==== Records ====

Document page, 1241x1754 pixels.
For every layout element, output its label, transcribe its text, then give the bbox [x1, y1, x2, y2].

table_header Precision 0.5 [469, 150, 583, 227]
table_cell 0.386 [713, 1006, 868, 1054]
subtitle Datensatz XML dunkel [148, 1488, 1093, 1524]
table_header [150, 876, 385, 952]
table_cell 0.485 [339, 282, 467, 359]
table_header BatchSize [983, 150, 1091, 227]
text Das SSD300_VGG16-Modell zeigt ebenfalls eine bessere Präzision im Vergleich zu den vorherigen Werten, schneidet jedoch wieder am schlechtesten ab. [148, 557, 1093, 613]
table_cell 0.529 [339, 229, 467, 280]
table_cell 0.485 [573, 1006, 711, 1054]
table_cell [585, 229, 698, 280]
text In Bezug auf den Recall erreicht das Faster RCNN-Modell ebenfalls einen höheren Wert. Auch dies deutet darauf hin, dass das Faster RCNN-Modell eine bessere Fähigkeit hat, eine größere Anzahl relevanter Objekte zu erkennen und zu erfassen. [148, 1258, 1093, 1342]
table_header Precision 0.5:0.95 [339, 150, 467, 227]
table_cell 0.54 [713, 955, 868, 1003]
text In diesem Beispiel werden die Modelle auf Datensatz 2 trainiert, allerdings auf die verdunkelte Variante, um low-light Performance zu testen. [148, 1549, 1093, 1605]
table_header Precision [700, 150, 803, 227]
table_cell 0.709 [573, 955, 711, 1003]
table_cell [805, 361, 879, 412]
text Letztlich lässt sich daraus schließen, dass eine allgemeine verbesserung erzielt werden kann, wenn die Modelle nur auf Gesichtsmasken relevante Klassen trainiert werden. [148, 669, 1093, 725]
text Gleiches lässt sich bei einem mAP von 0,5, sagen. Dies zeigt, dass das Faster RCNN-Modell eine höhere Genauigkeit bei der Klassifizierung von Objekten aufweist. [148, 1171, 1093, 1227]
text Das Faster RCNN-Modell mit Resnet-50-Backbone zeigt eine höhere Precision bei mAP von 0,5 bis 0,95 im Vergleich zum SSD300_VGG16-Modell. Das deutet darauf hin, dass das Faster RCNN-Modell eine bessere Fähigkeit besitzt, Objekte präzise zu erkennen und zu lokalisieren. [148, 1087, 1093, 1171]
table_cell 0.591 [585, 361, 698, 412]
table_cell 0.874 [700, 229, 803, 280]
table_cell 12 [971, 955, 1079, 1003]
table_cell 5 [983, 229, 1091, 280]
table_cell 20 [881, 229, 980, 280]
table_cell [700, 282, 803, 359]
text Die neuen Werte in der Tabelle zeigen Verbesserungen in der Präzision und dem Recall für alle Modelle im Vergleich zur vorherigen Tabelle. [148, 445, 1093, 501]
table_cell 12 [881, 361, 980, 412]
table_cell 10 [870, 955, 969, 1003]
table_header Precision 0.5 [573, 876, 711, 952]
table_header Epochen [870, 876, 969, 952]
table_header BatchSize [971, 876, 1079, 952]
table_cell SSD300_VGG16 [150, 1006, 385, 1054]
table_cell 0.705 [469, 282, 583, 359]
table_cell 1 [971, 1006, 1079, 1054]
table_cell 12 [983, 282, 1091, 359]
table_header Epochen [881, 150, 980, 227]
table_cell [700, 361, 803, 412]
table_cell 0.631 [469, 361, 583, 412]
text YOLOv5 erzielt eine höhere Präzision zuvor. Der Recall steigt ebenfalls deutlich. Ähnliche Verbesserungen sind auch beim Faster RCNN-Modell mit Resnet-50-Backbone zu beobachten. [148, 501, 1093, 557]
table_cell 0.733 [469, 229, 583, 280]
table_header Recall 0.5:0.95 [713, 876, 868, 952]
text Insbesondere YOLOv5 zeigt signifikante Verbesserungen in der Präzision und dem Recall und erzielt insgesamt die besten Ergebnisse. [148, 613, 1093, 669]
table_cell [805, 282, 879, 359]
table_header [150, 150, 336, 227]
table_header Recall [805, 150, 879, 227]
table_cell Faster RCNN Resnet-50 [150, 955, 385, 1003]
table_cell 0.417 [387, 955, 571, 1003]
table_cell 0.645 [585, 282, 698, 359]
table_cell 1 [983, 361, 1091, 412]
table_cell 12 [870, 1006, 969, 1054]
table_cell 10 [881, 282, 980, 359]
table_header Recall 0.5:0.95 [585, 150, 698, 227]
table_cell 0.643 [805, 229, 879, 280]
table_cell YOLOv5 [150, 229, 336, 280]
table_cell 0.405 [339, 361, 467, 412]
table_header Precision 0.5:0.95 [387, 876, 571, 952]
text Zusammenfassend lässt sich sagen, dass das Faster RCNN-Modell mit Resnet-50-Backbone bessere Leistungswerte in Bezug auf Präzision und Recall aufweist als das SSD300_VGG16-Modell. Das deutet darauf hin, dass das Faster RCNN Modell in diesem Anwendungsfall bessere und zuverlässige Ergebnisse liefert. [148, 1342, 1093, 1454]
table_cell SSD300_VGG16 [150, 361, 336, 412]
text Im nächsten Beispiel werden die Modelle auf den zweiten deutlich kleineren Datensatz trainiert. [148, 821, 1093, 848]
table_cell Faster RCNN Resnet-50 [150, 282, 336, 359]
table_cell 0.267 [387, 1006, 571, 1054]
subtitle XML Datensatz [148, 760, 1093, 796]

====

→ **Problem details**
Transcribe the full listing, word for word.

→ **Expected answer**
Document page, 1241x1754 pixels.
For every layout element, output its label, transcribe its text, then give the bbox [x1, y1, x2, y2].

table_header Precision 0.5 [469, 150, 583, 227]
table_cell 0.386 [713, 1006, 868, 1054]
subtitle Datensatz XML dunkel [148, 1488, 1093, 1524]
table_header [150, 876, 385, 952]
table_cell 0.485 [339, 282, 467, 359]
table_header BatchSize [983, 150, 1091, 227]
text Das SSD300_VGG16-Modell zeigt ebenfalls eine bessere Präzision im Vergleich zu den vorherigen Werten, schneidet jedoch wieder am schlechtesten ab. [148, 557, 1093, 613]
table_cell 0.529 [339, 229, 467, 280]
table_cell 0.485 [573, 1006, 711, 1054]
table_cell [585, 229, 698, 280]
text In Bezug auf den Recall erreicht das Faster RCNN-Modell ebenfalls einen höheren Wert. Auch dies deutet darauf hin, dass das Faster RCNN-Modell eine bessere Fähigkeit hat, eine größere Anzahl relevanter Objekte zu erkennen und zu erfassen. [148, 1258, 1093, 1342]
table_header Precision 0.5:0.95 [339, 150, 467, 227]
table_cell 0.54 [713, 955, 868, 1003]
text In diesem Beispiel werden die Modelle auf Datensatz 2 trainiert, allerdings auf die verdunkelte Variante, um low-light Performance zu testen. [148, 1549, 1093, 1605]
table_header Precision [700, 150, 803, 227]
table_cell 0.709 [573, 955, 711, 1003]
table_cell [805, 361, 879, 412]
text Letztlich lässt sich daraus schließen, dass eine allgemeine verbesserung erzielt werden kann, wenn die Modelle nur auf Gesichtsmasken relevante Klassen trainiert werden. [148, 669, 1093, 725]
text Gleiches lässt sich bei einem mAP von 0,5, sagen. Dies zeigt, dass das Faster RCNN-Modell eine höhere Genauigkeit bei der Klassifizierung von Objekten aufweist. [148, 1171, 1093, 1227]
text Das Faster RCNN-Modell mit Resnet-50-Backbone zeigt eine höhere Precision bei mAP von 0,5 bis 0,95 im Vergleich zum SSD300_VGG16-Modell. Das deutet darauf hin, dass das Faster RCNN-Modell eine bessere Fähigkeit besitzt, Objekte präzise zu erkennen und zu lokalisieren. [148, 1087, 1093, 1171]
table_cell 0.591 [585, 361, 698, 412]
table_cell 0.874 [700, 229, 803, 280]
table_cell 12 [971, 955, 1079, 1003]
table_cell 5 [983, 229, 1091, 280]
table_cell 20 [881, 229, 980, 280]
table_cell [700, 282, 803, 359]
text Die neuen Werte in der Tabelle zeigen Verbesserungen in der Präzision und dem Recall für alle Modelle im Vergleich zur vorherigen Tabelle. [148, 445, 1093, 501]
table_cell 12 [881, 361, 980, 412]
table_cell 10 [870, 955, 969, 1003]
table_header Precision 0.5 [573, 876, 711, 952]
table_header Epochen [870, 876, 969, 952]
table_header BatchSize [971, 876, 1079, 952]
table_cell SSD300_VGG16 [150, 1006, 385, 1054]
table_cell 0.705 [469, 282, 583, 359]
table_cell 1 [971, 1006, 1079, 1054]
table_cell 12 [983, 282, 1091, 359]
table_header Epochen [881, 150, 980, 227]
table_cell [700, 361, 803, 412]
table_cell 0.631 [469, 361, 583, 412]
text YOLOv5 erzielt eine höhere Präzision zuvor. Der Recall steigt ebenfalls deutlich. Ähnliche Verbesserungen sind auch beim Faster RCNN-Modell mit Resnet-50-Backbone zu beobachten. [148, 501, 1093, 557]
table_cell 0.733 [469, 229, 583, 280]
table_header Recall 0.5:0.95 [713, 876, 868, 952]
text Insbesondere YOLOv5 zeigt signifikante Verbesserungen in der Präzision und dem Recall und erzielt insgesamt die besten Ergebnisse. [148, 613, 1093, 669]
table_cell [805, 282, 879, 359]
table_header [150, 150, 336, 227]
table_header Recall [805, 150, 879, 227]
table_cell Faster RCNN Resnet-50 [150, 955, 385, 1003]
table_cell 0.417 [387, 955, 571, 1003]
table_cell 0.645 [585, 282, 698, 359]
table_cell 1 [983, 361, 1091, 412]
table_cell 12 [870, 1006, 969, 1054]
table_cell 10 [881, 282, 980, 359]
table_header Recall 0.5:0.95 [585, 150, 698, 227]
table_cell 0.643 [805, 229, 879, 280]
table_cell YOLOv5 [150, 229, 336, 280]
table_cell 0.405 [339, 361, 467, 412]
table_header Precision 0.5:0.95 [387, 876, 571, 952]
text Zusammenfassend lässt sich sagen, dass das Faster RCNN-Modell mit Resnet-50-Backbone bessere Leistungswerte in Bezug auf Präzision und Recall aufweist als das SSD300_VGG16-Modell. Das deutet darauf hin, dass das Faster RCNN Modell in diesem Anwendungsfall bessere und zuverlässige Ergebnisse liefert. [148, 1342, 1093, 1454]
table_cell SSD300_VGG16 [150, 361, 336, 412]
text Im nächsten Beispiel werden die Modelle auf den zweiten deutlich kleineren Datensatz trainiert. [148, 821, 1093, 848]
table_cell Faster RCNN Resnet-50 [150, 282, 336, 359]
table_cell 0.267 [387, 1006, 571, 1054]
subtitle XML Datensatz [148, 760, 1093, 796]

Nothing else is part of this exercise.